Fundraising success and feeling very Good Human Being-ish while participating in Junior Chamber of Commerce activities back then was legitimate, and shouldn’t we admit that ‘successful,’ like my aunt stated, trumps POS Guy at this point (with Chippendale types always being an exception)?

I’ve been told I’m pretty well-preserved, and with a now two-year old knee replacement in 2020, personal energy is higher than its been in years, though finances since the recession haven’t sparkled.  It seems those Women who have houses (or got as result of divorces) are a bit more concerned about possibility of sharing resources with ‘keepers’ than less equal (even if kind of studly) older lovers.

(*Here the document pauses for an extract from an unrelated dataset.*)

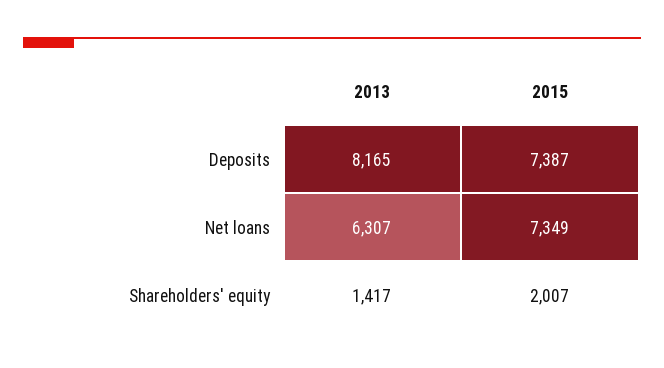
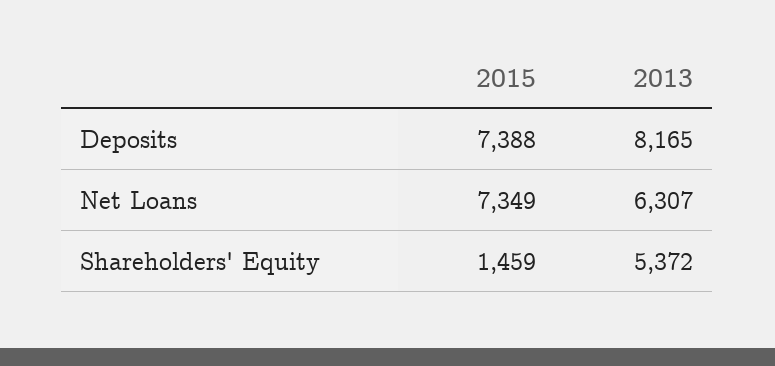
2015, Deposits: 7387 -> 7388
2013, Shareholders' equity: 1417 -> 5372
2015, Shareholders' equity: 2007 -> 1459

‘A good man is hard to find, but a hard man

is good to find’

SEX, whether sweaty or sloooow good, is less likely to be the lady who once told me, “Just because we’re not going to be forever doesn’t mean we have to give up something we obviously both like.” Not Beyonce and ‘Put a Ring on It,’ although relationship status doesn’t really affect The Act.

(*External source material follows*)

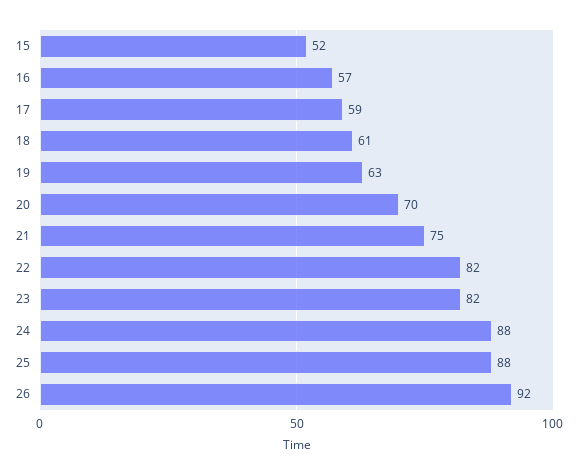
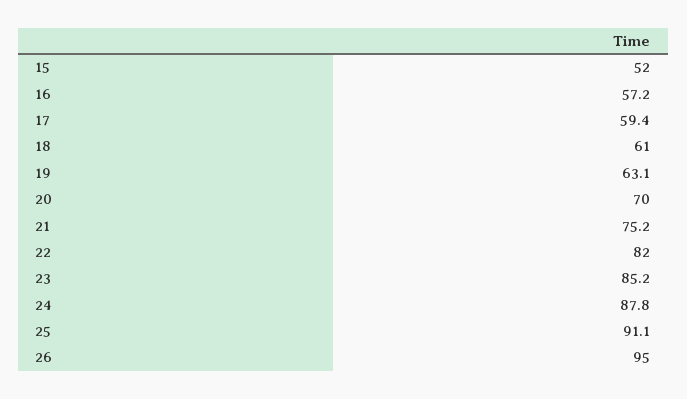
23: 82 -> 85.2
25: 88 -> 91.1
26: 92 -> 95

I’d bet that a quantity of the negatives we’ve heard about still kinda fit in the category of, “I seem to remember the circumstances a bit differently,” that Lauer and Rose used, as un-PC as that might come out.

 Is it possible that Al Franken is the ONLY guy from SNL days that groped someone?

Writing-wise, I seem to be using OLD memories. While I’ve never been graphic-graphic in book scenes, and I know the sensuality and caring still flows, actual pillow talk and bouncing previously written material off a date (while noting which parts reeeeallly worked for her), made things so simple. Sex isn’t as distant as the moon, but it doesn’t show up every Friday night either.

Contrary to what Bill Clinton danced around, sexually, guys DO know ‘what is, is, but cuddling isn’t sex.

My question is: If or when I hammer that 50,000 or so words into a script and it miraculously become a Success, will it get easy to find mutually desirable-willing ladies again? Or, will *I* be on guard about life resources coming down the proverbial stretch? Would I, hard to believe, become too picky myself?

I admit missing the notion that, “A good man is hard to find, but a hard man is good to find,” “It takes two,” or yes, very definitely, “There’s a Good Woman behind every successful man (and she wants you to get your clothes off NOW!)”

To say good sex still comes from the heart and not a little blue pill is problematic—I’ll let you know after I’ve been in a situation where that little blue pill might make a helluva difference.